_Exercise objective_.
Retype the text of every record below line by line, keeping each character as it appears. Leave the pictures out of your answer.

(Data records)

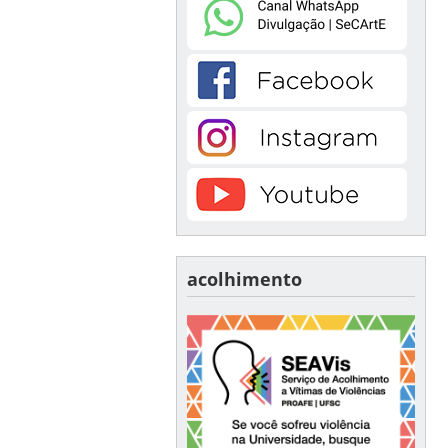
acolhimento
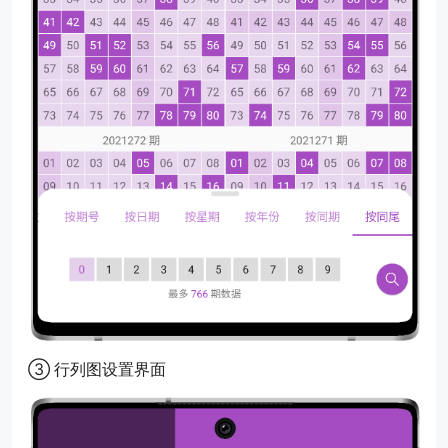
③ 行列图设置界面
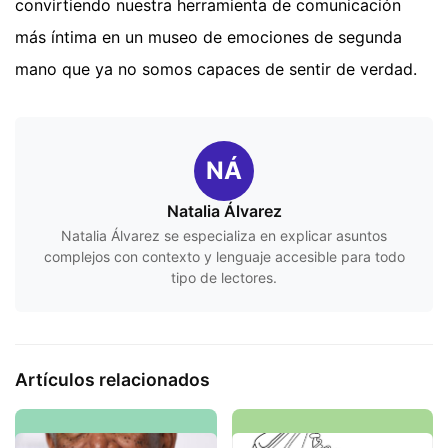
convirtiendo nuestra herramienta de comunicación
más íntima en un museo de emociones de segunda
mano que ya no somos capaces de sentir de verdad.
NÁ
Natalia Álvarez
Natalia Álvarez se especializa en explicar asuntos
complejos con contexto y lenguaje accesible para todo
tipo de lectores.
Artículos relacionados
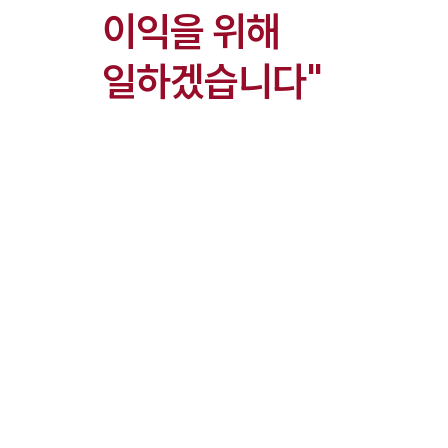
이익을 위해
일하겠습니다"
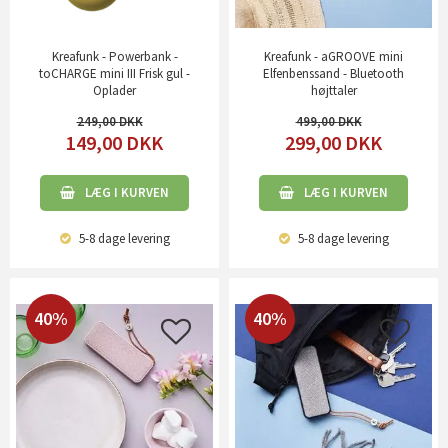
Kreafunk - Powerbank -
Kreafunk - aGROOVE mini
toCHARGE mini III Frisk gul -
Elfenbenssand - Bluetooth
Oplader
højttaler
249,00
499,00
149,00
DKK
299,00
DKK
LÆG I KURVEN
LÆG I KURVEN
5-8 dage
levering
5-8 dage
levering
40%
40%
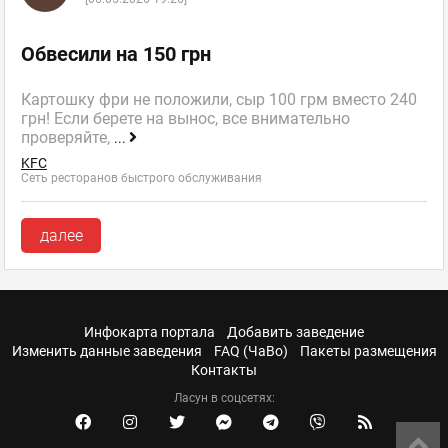
Обвесили на 150 грн
Картошку фри не положили, сыр 100 грм вместо 240
грн! Если берете на вынос, все внимательно
проверяйте,
...
KFC
Сеть ресторанов быстрого обслуживания
далее
Инфокарта портала
Добавить заведение
Изменить данные заведения
FAQ (ЧаВо)
Пакеты размещения
Контакты
Ласун в соцсетях:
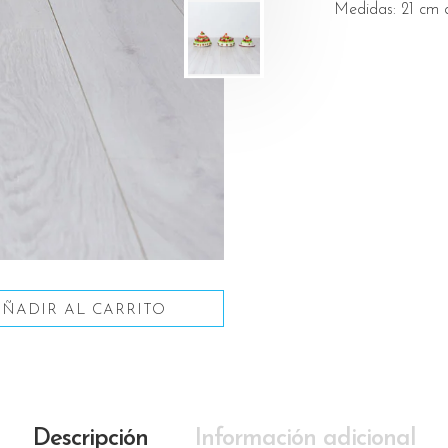
Medidas: 21 cm 
AÑADIR AL CARRITO
Descripción
Información adicional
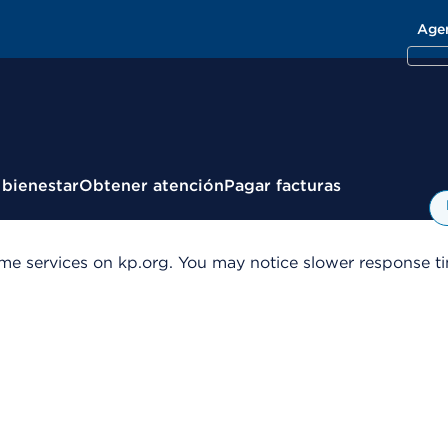
Age
 bienestar
Obtener atención
Pagar facturas
me services on kp.org. You may notice slower response tim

(End Data records)

_Response to the task_.
acolhimento
③ 行列图设置界面
convirtiendo nuestra herramienta de comunicación
más íntima en un museo de emociones de segunda
mano que ya no somos capaces de sentir de verdad.
NÁ
Natalia Álvarez
Natalia Álvarez se especializa en explicar asuntos
complejos con contexto y lenguaje accesible para todo
tipo de lectores.
Artículos relacionados
이익을 위해
일하겠습니다"
Kreafunk - Powerbank -
Kreafunk - aGROOVE mini
toCHARGE mini III Frisk gul -
Elfenbenssand - Bluetooth
Oplader
højttaler
249,00
499,00
149,00
DKK
299,00
DKK
LÆG I KURVEN
LÆG I KURVEN
5-8 dage
levering
5-8 dage
levering
40%
40%
Обвесили на 150 грн
Картошку фри не положили, сыр 100 грм вместо 240
грн! Если берете на вынос, все внимательно
проверяйте,
...
KFC
Сеть ресторанов быстрого обслуживания
далее
Инфокарта портала
Добавить заведение
Изменить данные заведения
FAQ (ЧаВо)
Пакеты размещения
Контакты
Ласун в соцсетях:
Medidas: 21 cm 
AÑADIR AL CARRITO
Descripción
Información adicional
Age
 bienestar
Obtener atención
Pagar facturas
me services on kp.org. You may notice slower response tim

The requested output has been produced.